"Vollstrom" mit dem Audi e-tron 55 Quattro. Ist das Elektro-SUV eine Alternative zur klasssischen Oberklasselimousine?
Wären die Autobahnen dieser Tage stark befahren, dürfte der ein oder andere Verkehrsteilnehmer eilig versuchen, eine Rettungsgasse zu bilden. Auch an Kreuzungen könnte es passieren, dass ohne Rücksicht auf die Lichtsignalanlage oder Regelungen Vorfahrt gewährt wird. Der Grund liegt in der auffälligen Lackierung des Testwagens: Catalunyarot Metallic. Aufpreis: 1.000 Euro. Aufmerksamkeitswert: Unbezahlbar, weil knapp hinter einem Notarztwagen.
Sie ist auf den Audi e-tron 55 Quattro aufgesprüht. Dem elektrisch angetriebene SUV der Ingolstädter Marke wird ja oft nachgesagt, als „Tesla-Killer“ angetreten zu sein. Einen direkten Vergleich des Tesla Model X gegen den Audi e-tron konnte zumindest AUTONOTIZEN bislang nicht durchführen, was vornehmlich an der kaum existenten PR-Arbeit des amerikanischen Disruptors liegt.

* ARBEITSAUFTRAG:
Schreibe den Testbericht über den Audi e-tron 55 Quattro im Anschluss an seinen letzten Satz weiter.

* DATEN:
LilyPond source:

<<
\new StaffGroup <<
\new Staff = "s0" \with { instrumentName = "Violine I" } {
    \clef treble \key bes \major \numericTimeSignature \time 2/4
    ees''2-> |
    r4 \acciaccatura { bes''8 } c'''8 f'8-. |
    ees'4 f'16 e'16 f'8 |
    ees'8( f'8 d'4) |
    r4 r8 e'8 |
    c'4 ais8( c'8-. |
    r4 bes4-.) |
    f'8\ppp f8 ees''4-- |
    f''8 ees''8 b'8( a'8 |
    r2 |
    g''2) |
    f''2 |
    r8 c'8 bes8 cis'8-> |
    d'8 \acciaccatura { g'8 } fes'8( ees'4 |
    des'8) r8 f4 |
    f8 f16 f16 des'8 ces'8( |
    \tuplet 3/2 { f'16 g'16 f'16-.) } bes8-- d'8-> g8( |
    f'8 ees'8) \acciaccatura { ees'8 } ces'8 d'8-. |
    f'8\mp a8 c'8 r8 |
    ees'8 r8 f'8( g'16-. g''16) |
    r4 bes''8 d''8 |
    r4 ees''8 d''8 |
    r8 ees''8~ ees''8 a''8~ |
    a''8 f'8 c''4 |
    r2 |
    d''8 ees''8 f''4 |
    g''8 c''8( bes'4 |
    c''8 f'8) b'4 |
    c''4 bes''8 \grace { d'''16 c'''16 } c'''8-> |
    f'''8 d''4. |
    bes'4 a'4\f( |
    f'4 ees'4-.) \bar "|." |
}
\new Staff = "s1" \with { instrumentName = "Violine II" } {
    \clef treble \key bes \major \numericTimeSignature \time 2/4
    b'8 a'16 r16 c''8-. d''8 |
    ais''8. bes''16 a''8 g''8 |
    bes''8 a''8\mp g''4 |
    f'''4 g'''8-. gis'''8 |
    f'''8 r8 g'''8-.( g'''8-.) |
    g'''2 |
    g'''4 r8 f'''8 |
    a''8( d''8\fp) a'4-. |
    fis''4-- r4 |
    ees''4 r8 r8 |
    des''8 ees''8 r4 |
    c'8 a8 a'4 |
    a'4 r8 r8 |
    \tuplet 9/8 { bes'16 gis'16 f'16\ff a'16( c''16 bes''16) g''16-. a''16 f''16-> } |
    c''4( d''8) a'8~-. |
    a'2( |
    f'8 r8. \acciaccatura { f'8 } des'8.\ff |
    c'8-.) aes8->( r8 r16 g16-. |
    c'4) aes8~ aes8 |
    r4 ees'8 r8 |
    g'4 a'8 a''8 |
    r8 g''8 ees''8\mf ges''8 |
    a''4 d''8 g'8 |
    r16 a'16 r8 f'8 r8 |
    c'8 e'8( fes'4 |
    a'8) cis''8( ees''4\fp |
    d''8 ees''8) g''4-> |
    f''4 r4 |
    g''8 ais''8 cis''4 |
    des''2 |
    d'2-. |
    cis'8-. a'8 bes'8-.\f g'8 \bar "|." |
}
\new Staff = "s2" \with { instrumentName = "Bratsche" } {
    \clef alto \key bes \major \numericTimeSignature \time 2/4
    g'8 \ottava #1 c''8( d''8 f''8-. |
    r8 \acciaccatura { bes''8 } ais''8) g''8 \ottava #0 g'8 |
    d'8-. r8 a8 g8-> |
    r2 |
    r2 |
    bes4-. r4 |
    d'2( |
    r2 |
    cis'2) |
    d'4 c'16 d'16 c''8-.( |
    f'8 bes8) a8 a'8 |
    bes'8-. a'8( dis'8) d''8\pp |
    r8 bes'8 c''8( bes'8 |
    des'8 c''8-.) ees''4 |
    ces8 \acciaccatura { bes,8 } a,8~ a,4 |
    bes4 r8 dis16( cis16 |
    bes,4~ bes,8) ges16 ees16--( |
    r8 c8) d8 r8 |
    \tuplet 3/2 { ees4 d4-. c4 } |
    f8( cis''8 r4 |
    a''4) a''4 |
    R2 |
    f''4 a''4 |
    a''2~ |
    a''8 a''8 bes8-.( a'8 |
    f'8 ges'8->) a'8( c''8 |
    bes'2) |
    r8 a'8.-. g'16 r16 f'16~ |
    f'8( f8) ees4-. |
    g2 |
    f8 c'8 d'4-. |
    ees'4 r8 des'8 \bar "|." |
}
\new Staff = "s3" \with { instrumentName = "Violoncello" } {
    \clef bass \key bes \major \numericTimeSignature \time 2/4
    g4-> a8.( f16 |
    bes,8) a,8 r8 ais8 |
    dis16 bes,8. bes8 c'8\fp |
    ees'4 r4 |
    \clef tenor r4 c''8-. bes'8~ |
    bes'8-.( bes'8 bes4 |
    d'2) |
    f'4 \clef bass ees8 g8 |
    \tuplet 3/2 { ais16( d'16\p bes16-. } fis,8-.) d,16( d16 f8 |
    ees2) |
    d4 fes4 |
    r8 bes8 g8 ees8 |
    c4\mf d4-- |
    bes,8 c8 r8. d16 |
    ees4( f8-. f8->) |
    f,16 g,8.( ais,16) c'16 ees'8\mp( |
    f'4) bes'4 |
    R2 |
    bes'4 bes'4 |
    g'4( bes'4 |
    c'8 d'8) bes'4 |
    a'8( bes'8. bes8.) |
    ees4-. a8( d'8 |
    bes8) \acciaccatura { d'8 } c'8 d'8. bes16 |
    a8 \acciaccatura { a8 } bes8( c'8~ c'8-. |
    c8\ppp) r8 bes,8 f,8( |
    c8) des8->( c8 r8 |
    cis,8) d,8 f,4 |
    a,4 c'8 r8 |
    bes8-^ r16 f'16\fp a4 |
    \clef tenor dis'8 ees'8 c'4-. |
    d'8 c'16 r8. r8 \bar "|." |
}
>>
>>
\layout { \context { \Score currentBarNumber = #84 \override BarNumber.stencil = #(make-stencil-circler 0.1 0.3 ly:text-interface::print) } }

* ANTWORT:
Das Video-Review zum Audi e-tron
Die Rolle als Antwort auf das Model X wäre dem Audi e-tron aber auch zu wenig. Vielmehr dürfte er die Kaufgewohnheiten typischer Oberklassekunden ordentlich durcheinanderwirbeln. Denn seien wir mal ehrlich: Die meisten Audi A8, BMW 7er, Mercedes S-Klassen oder große SUV vom Schlage eines Q7 oder GLE fahren doch meist im Pendelverkehr zwischen der Vorstadtvilla und der Kanzlei / Praxis hin und her.
Es werden Kilometerleistungen erzielt, die der Audi e-tron 55 Quattro mit seinem (brutto) 95 kWh großen Lithium-Ionen-Akku locker wegsteckt. Nach dem jüngsten Update können 85,6 kWh davon genutzt werden, man spricht hier von der Netto-Kapazität. Bis zu 436 Kilometer Reichweite soll der Audi e-tron nach Norm schaffen.
26 kWh / 100 km Testverbrauch
Im Testalltag ist der Verbrauch von 26 kWh je 100 Kilometer (ohne Messung von Ladeverlusten) direkt im Spektrum des Laborwerts, der nach WLTP-Norm zwischen 22,6 und 26,2 kWh / 100 km liegt.
Mit der automatischen Rekuperation vor Tempolimits oder auf Anregung der Frontüberwachung hilft der e-tron unaufgeregt beim Stromsparen. Greift der Fahrer selbst ein, kann er dies über die Paddels am Lenkrad ebenso wie über das Bremspedal, der Rekuperationseffekt ist der gleiche.
Aber es geht auch anders. Denn wenn wir mal ehrlich sind: Der Fahrspaßfaktor geht in Marketing und PR für Elektroautos stets unter. Warum eigentlich?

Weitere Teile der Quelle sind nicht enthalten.